#### Testo fornito

Spaccio di droga nel Vibonese, gli indagati monitoravano i carabinieri per evitare controlli
E' uno dei particolari che emerge dall'inchiesta denominata "Roba di famiglia". In alcuni casi la droga veniva nascosta, suddivisa e lavorata in alcuni villaggi turistici della costa
di MIMMO FAMULARO
Tre gruppi familiari che attraverso contatti stabili con le 'ndrine del territorio hanno creato una fitta rete di scambio di cessioni di sostanze stupefacenti. Poggia su questa base l'operazione denominata "Roba di famiglia" messa a segno all'alba dai carabinieri della Compagnia di Vibo con l'esecuzione di otto misure cautelari (sei ai domiciliari e due obblighi di dimora). Dall'inchiesta, coordinata dalla locale Procura, emerge anche un dettaglio inquietante. Alcuni degli indagati controllavano i movimenti dei carabinieri della Stazione di Zungri. Per meglio agire sul territorio e portare avanti le loro attività illecite annotavano le targhe delle auto private dei militari in servizio nella caserma allo scopo di capire quando potere agire senza essere controllati dalle pattuglie presenti sul territorio.

########
#### Dati registrati

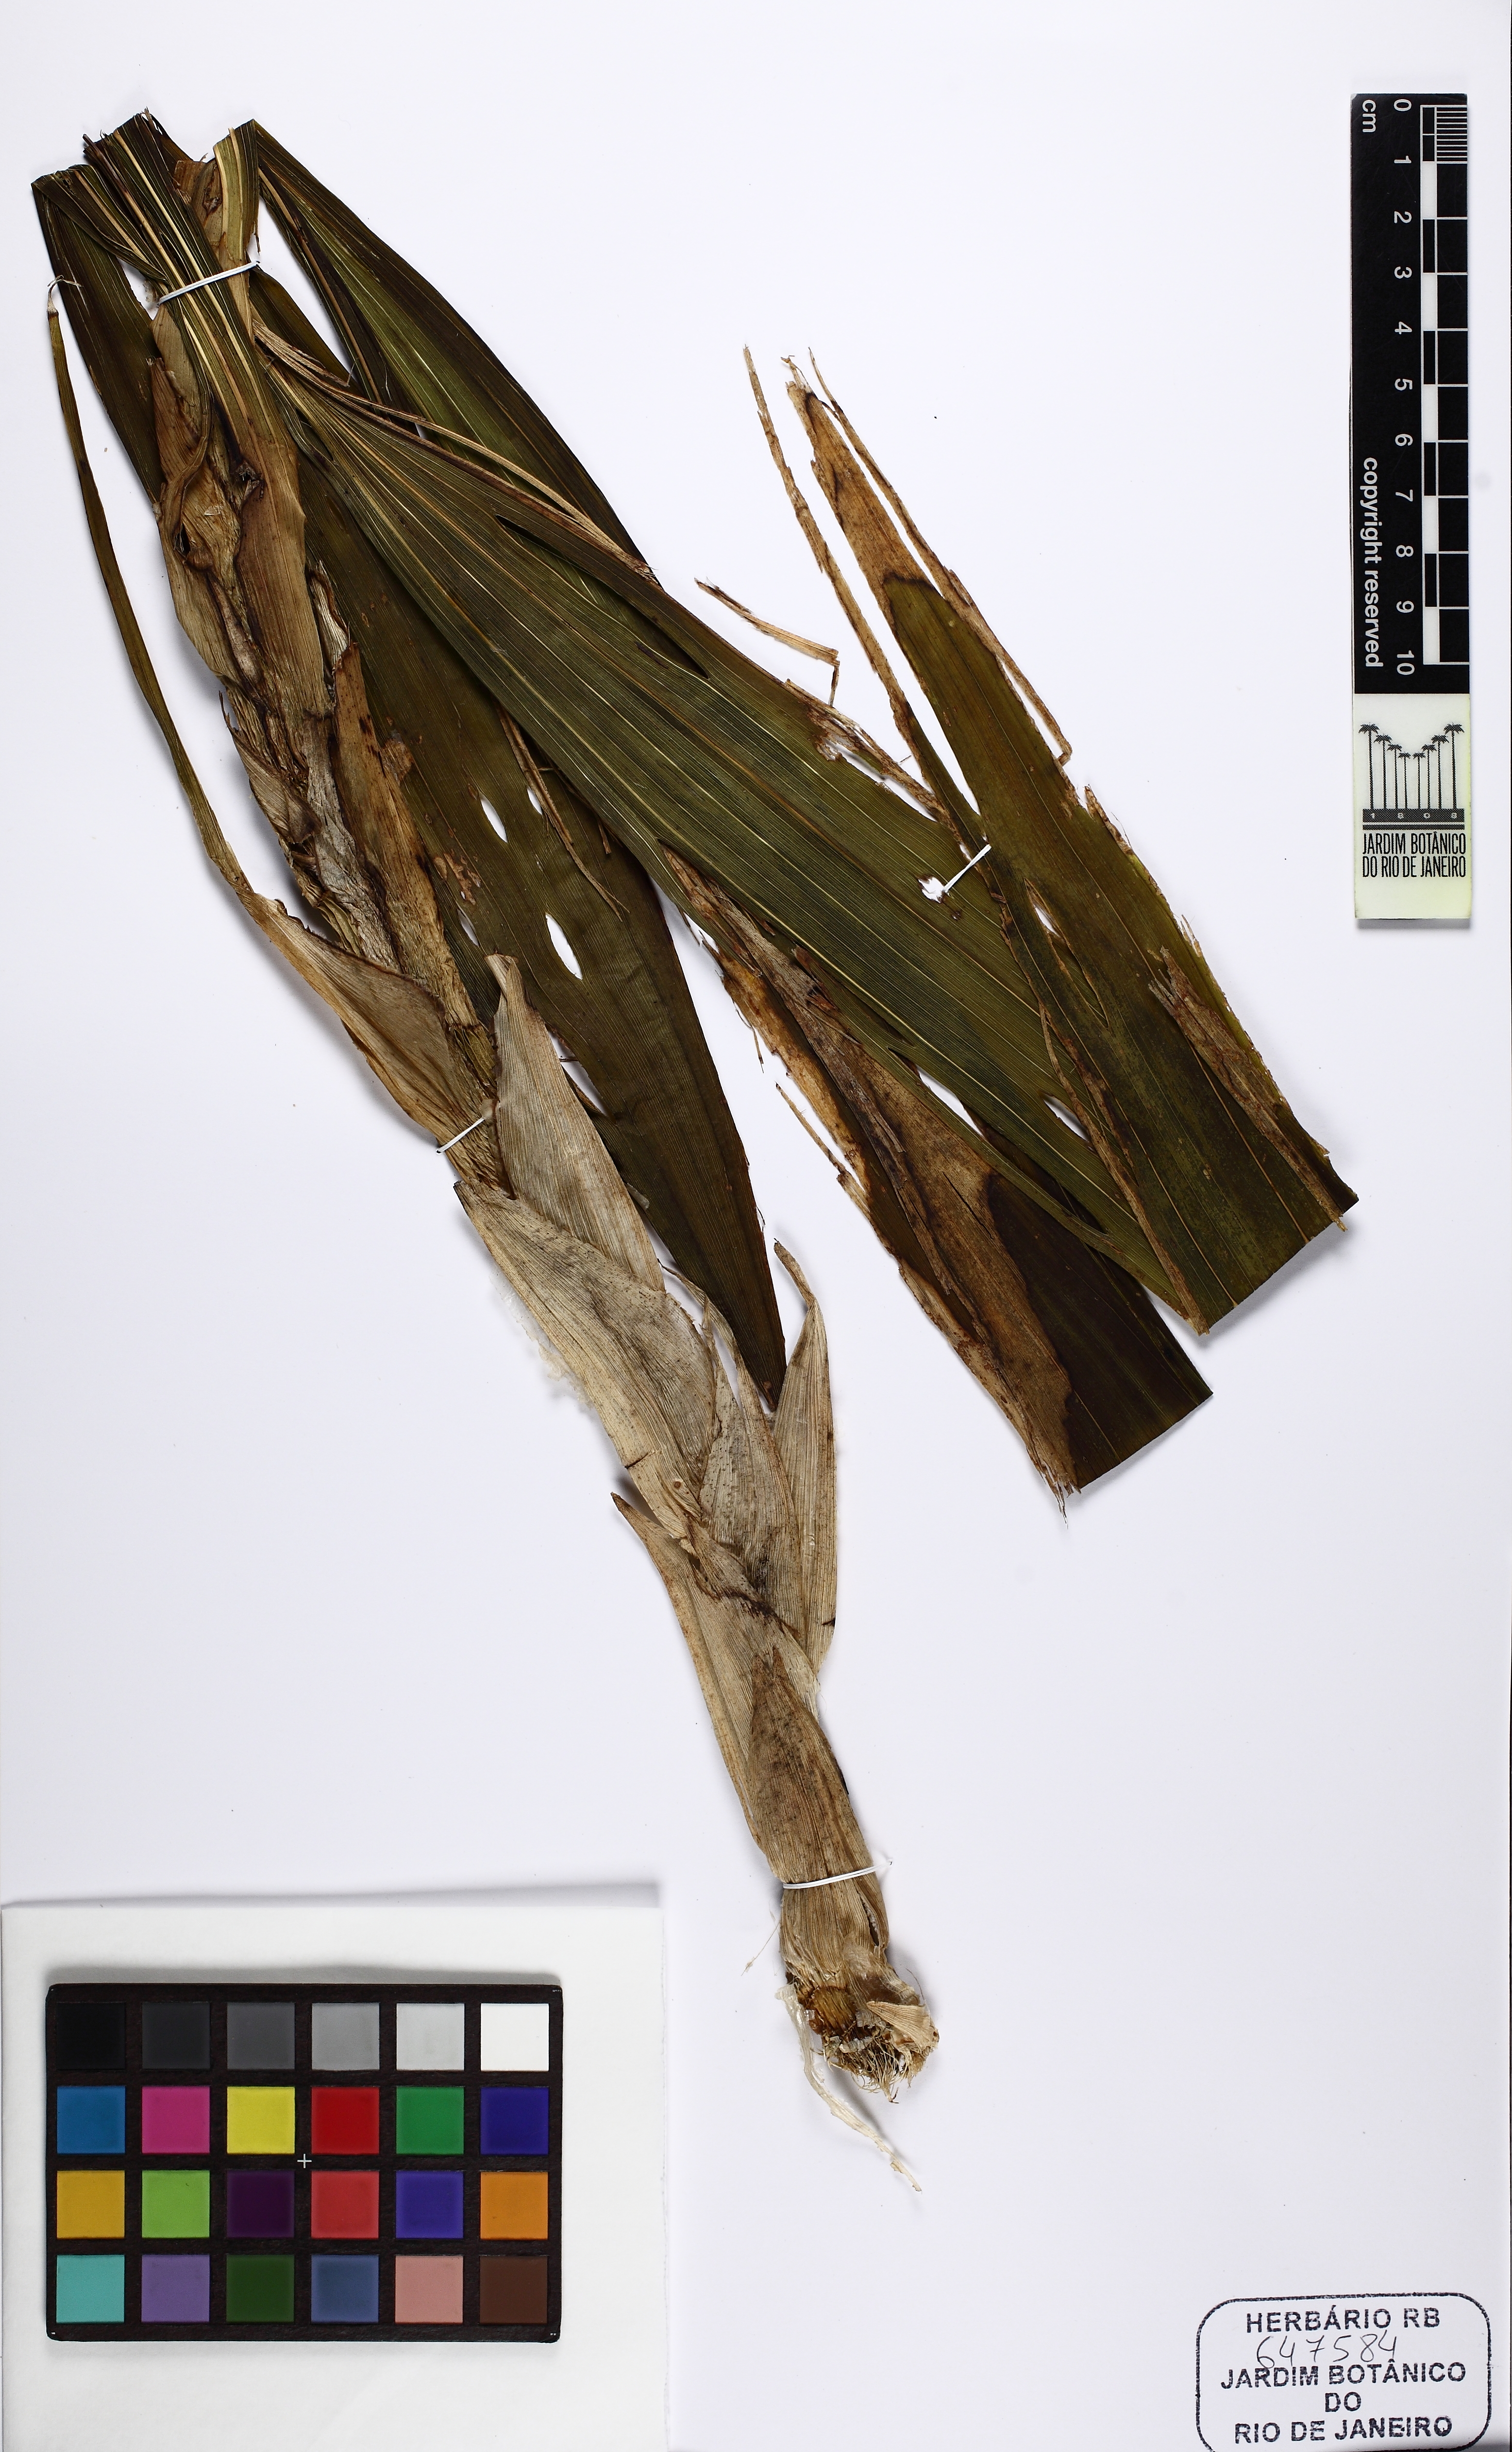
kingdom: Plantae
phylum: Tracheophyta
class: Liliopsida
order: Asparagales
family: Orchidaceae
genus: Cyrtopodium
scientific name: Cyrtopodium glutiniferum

########

* Prova tu *
Trascrivi per intero, senza alcuna modifica, l'articolo sullo spaccio di droga nel Vibonese.

* Risposta all'esercizio *
Spaccio di droga nel Vibonese, gli indagati monitoravano i carabinieri per evitare controlli
E' uno dei particolari che emerge dall'inchiesta denominata "Roba di famiglia". In alcuni casi la droga veniva nascosta, suddivisa e lavorata in alcuni villaggi turistici della costa
di MIMMO FAMULARO
Tre gruppi familiari che attraverso contatti stabili con le 'ndrine del territorio hanno creato una fitta rete di scambio di cessioni di sostanze stupefacenti. Poggia su questa base l'operazione denominata "Roba di famiglia" messa a segno all'alba dai carabinieri della Compagnia di Vibo con l'esecuzione di otto misure cautelari (sei ai domiciliari e due obblighi di dimora). Dall'inchiesta, coordinata dalla locale Procura, emerge anche un dettaglio inquietante. Alcuni degli indagati controllavano i movimenti dei carabinieri della Stazione di Zungri. Per meglio agire sul territorio e portare avanti le loro attività illecite annotavano le targhe delle auto private dei militari in servizio nella caserma allo scopo di capire quando potere agire senza essere controllati dalle pattuglie presenti sul territorio.